I hate EVERYTHING about this talk. I have 100% recognition with this and realize that, in my 60's I'm still allowing myself to be the child here. I've never seen myself be described more correctly.
Can I heal if i dont change my situation? My mother is 93 and I cannot abandon her at this point as my beliefs of a "good person" will not allow it. My husband has debilitating anxiety and i am his support system which has required cutting back on time with my adult children. Im not at bottom, but can see it from here
Why are you not in Denmark ? This is so Well explained.
Thank you so much 🙏🏼💕
did anyone else also cry listening to this? 🥲
My sixty year's in this experience has not been a happy one. The worst part is it's still not a happy one.When another human impacts your quality of life for no reason none you have problems. The taughts running through my mind are not good because people get hurt. Such is life.
YOu have saved my life. Thank you. The church is too constraining. In the name of teaching who God is and how to please him, my individuality and authenticity is taken away. Religion makes me sick.
Thank god youtube recommended your video.
Sounds like the problem is not God but the doctrine/church.
So many claim God as their only source of sanity happiness clarity & healing. I think hope & God must play a pivotal role in the process but not necessarily the building you are attending.
Excellente Excellente Excellente
Been living in survival mode since grade six
I can relate. I've been in survival mode since I was 5 years old.

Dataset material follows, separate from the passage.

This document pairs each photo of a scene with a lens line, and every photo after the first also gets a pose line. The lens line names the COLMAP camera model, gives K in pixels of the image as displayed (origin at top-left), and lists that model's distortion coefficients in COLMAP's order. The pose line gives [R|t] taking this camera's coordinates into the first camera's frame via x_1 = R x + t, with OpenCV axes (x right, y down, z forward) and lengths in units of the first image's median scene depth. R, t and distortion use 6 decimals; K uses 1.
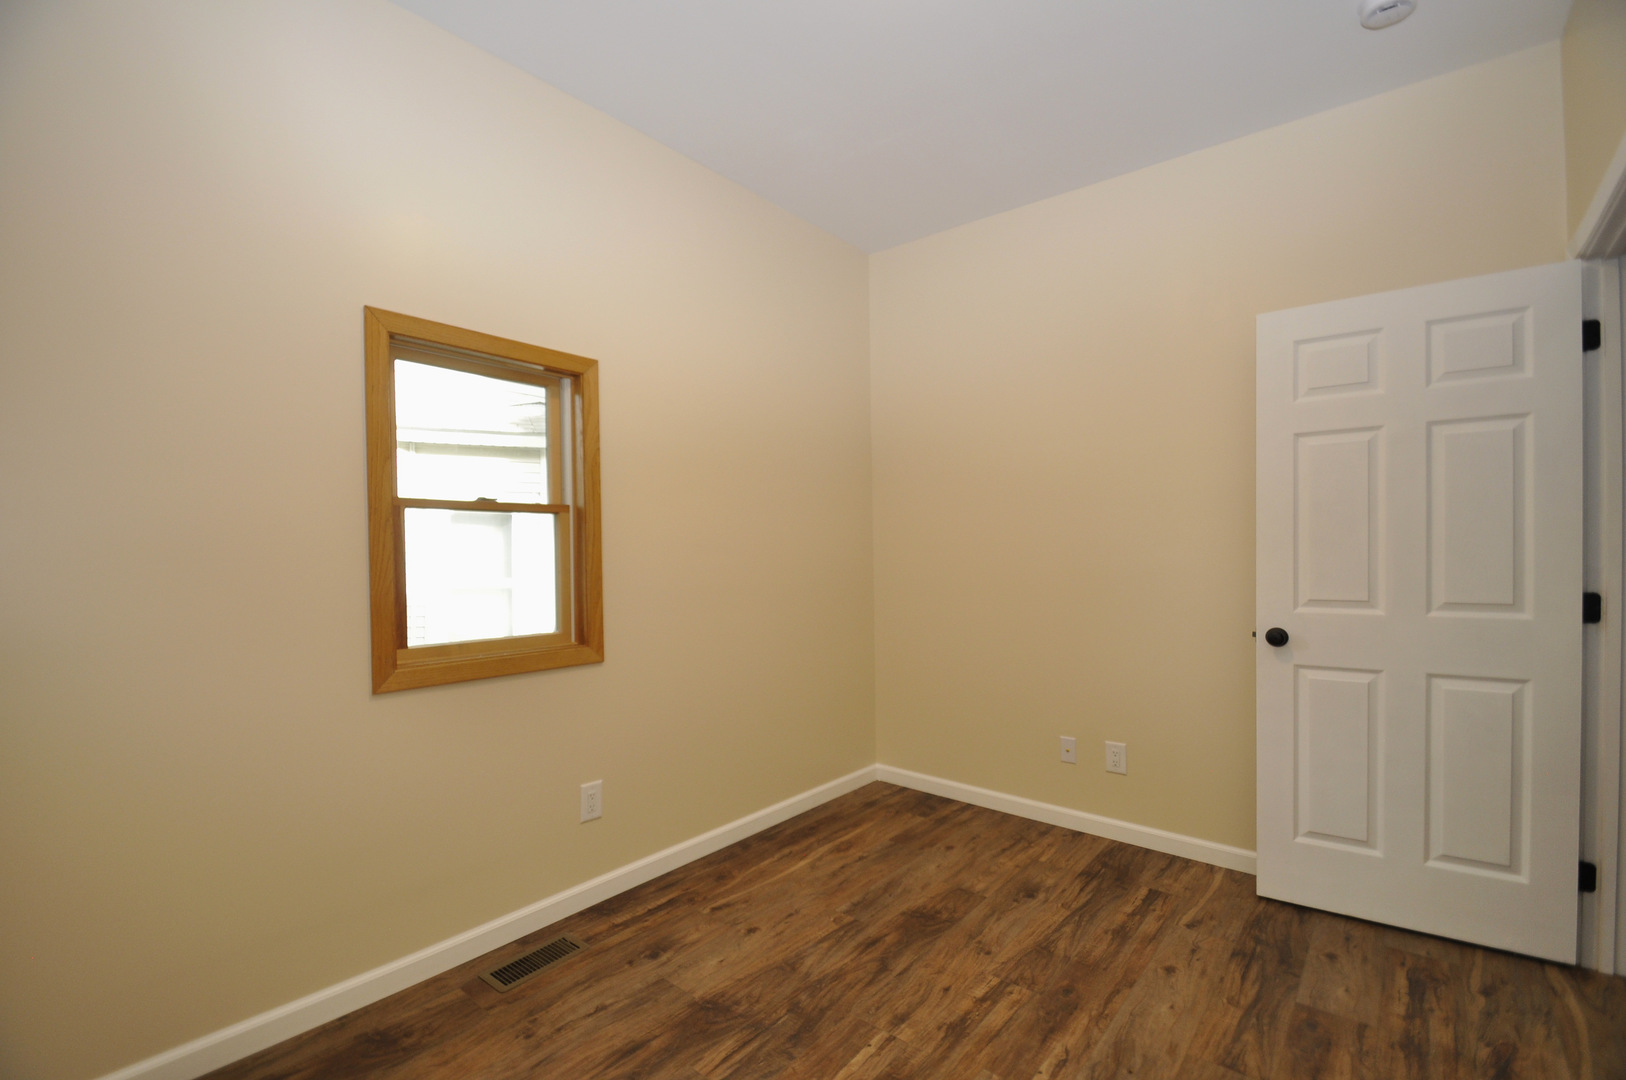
lens RADIAL K [[710.1, 0, 810.0], [0, 710.1, 565.7], [0, 0, 1]] dist [0.017464, -0.020016]
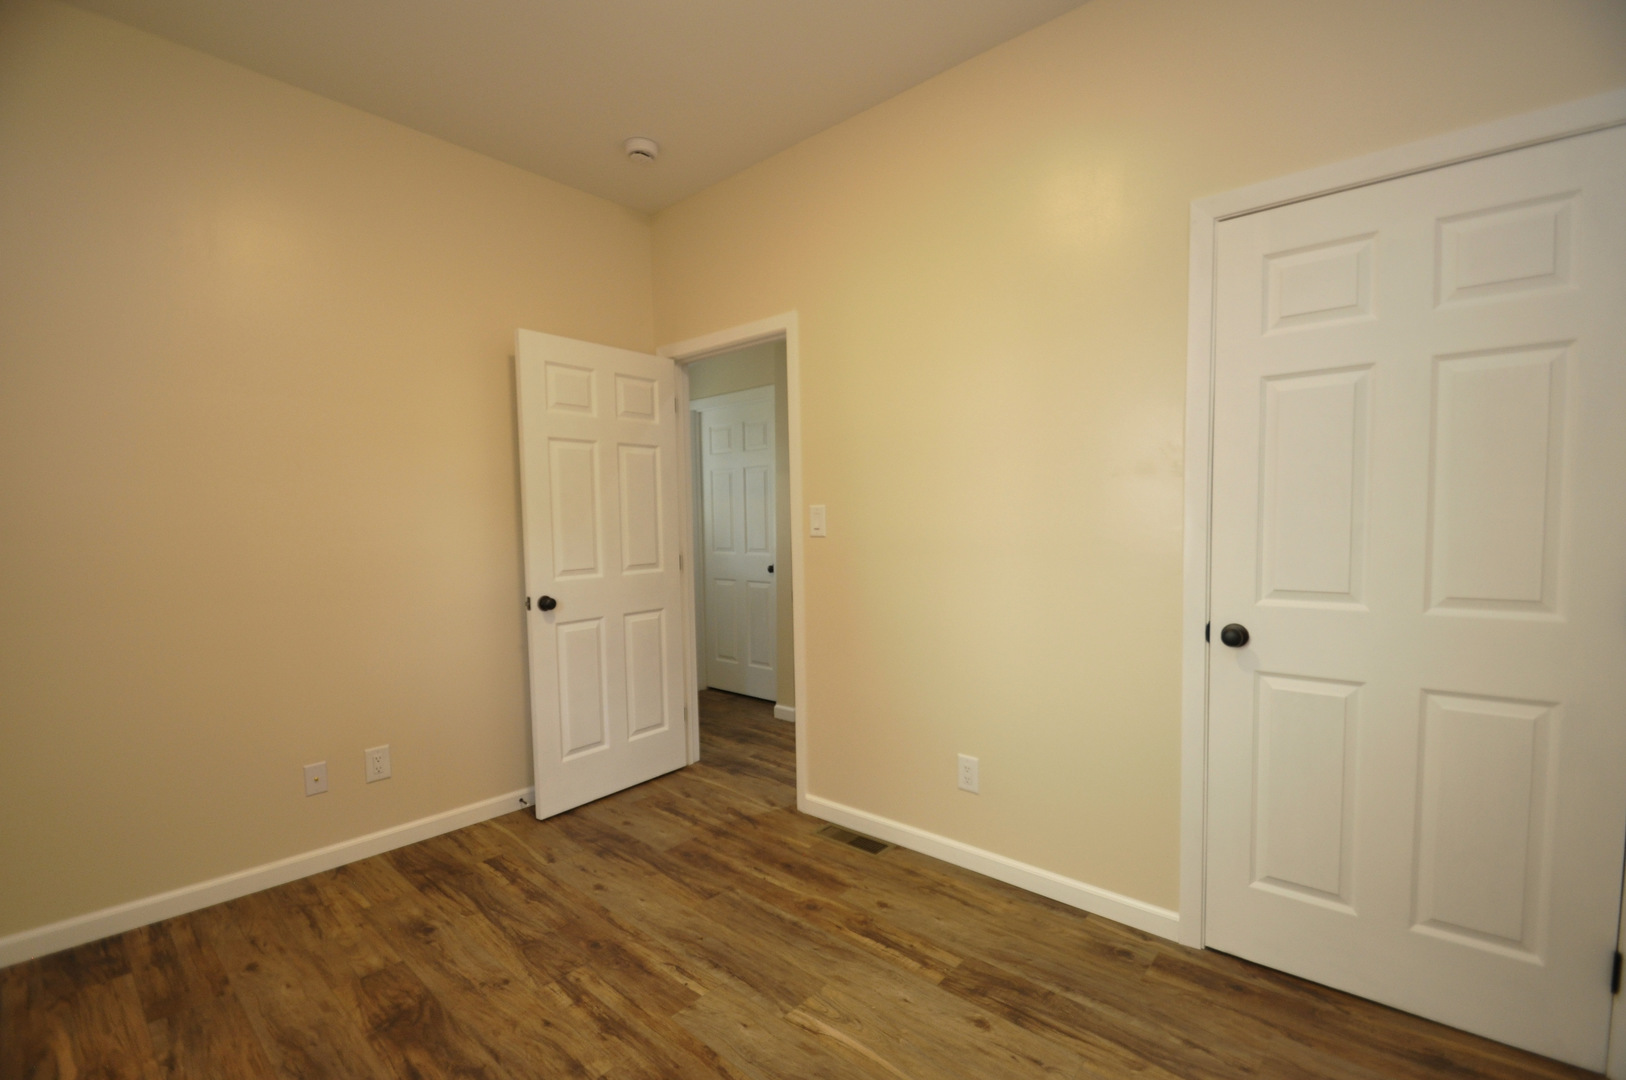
lens RADIAL K [[710.1, 0, 810.0], [0, 710.1, 565.7], [0, 0, 1]] dist [0.017464, -0.020016]
pose [[0.035013, -0.059006, 0.997643, -0.568923], [0.031915, 0.997812, 0.057896, -0.020950], [-0.998877, 0.029812, 0.036819, 0.531839]]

Would growing up in a household with drugs and violence between your parents but you weren't physically abused just neglected would that be a little t or big t? I often felt I was just being weak and sensitive especially since my mom would invalidate me and tell me stop exaggerating. But there were lots of bad situations like him tormenting my dog in front of me choking my mom out jumping in front of a car I'm pretty sure that would affect any child not just sensitive ones correct?

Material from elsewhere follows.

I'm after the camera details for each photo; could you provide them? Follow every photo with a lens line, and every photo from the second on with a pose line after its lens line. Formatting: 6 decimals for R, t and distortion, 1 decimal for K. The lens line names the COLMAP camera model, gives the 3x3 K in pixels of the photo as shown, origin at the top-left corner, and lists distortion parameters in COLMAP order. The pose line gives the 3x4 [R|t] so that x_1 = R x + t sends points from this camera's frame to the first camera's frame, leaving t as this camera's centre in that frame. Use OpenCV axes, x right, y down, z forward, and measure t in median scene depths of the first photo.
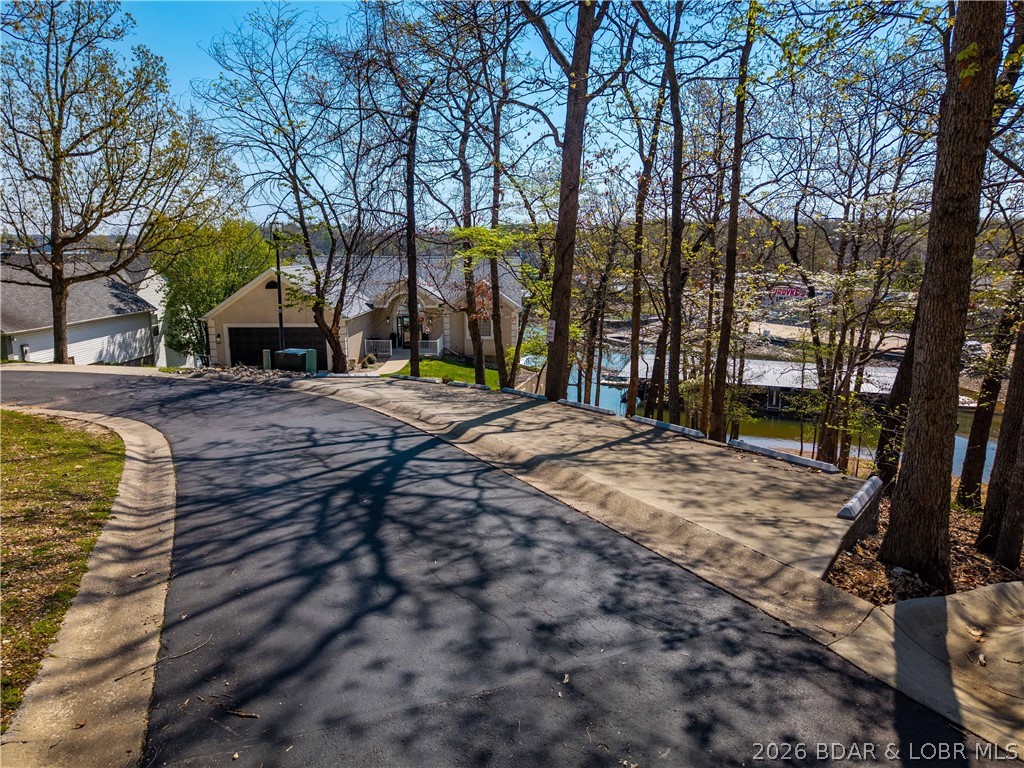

Trauma can shape how we see ourselves and the world
As you say, ''most traumas happen on the mild, spectrum'', but some may have many traumas in the long term which can turn into complex PTSD. Some may have profound trauma -running from war and seeing very evil things. Each person's story is unique.

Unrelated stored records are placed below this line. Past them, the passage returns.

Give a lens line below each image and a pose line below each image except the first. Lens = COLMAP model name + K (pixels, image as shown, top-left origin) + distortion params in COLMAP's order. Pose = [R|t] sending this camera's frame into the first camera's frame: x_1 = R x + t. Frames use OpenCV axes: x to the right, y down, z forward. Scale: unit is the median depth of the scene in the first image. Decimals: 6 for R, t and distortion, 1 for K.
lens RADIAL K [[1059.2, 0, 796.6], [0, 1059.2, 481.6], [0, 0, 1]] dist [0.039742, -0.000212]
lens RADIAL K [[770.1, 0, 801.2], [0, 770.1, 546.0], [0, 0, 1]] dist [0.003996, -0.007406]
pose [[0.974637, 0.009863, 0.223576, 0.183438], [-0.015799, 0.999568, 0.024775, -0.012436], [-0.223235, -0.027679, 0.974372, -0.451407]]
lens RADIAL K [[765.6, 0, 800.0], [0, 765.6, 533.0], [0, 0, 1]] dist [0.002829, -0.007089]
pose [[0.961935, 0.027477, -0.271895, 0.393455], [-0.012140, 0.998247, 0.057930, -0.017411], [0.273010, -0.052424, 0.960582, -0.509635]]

I think “mild trauma” is a self-contradiction. Such a thing cannot exist by definition. Sorry, Tim is wrong here.
No wonder we're all Screwed up 😢 😮
If one person broke a leg, and another person broke a finger, both people broke bones and both pains are valid.
Spot on.
Story of my life😢
❤🙏
Trauma severity. Big event like a car crash/physical violent event or natural disaster = "T"rauma.
20 months ago, I found out I got stabbed in the back by someone I thought I could trust. Right now - I have to prepare myself to put my disabled son into a situation I know will NOT work for him if he is unable to develop some adult life skills. This Trauma is psychological.
This is on top of ongoing emotional abuse at the hands of this son and his dad. NB - there was NEVER ANY PHYSICAL ABUSE. The nature of the abuse - not dealing with their emotional baggage, punching down onto me to make themselves feel better about themselves.
We need to recognise that psychological abuse CAN exist without physical abuse occurring. I've dealt with "t"trauma for some time until the "T"rauma of 20 months ago AND I'm having to deal with the possibility of another "T"rauma at some indeterminate time in the future.
This is why it's important to have a strong prideful culture. The current victim based society is screwing up the youth. Imagine being a kid and having problems at home, only to leave home and head to school, where they teach you that people dislike or hate you, and will victimize you because of bigotry, racism, sexism, etc. Where will you feel safe? They're training people, especially the youth, to always be on the lookout. Making people feel unsafe is a great way to get people to ask for, or accept more government intrusion, by way of new laws, regulations, etc.
Thats exactly the same what the social media algorithms are doing as well. Practically they cause the opposite of therapy (in general).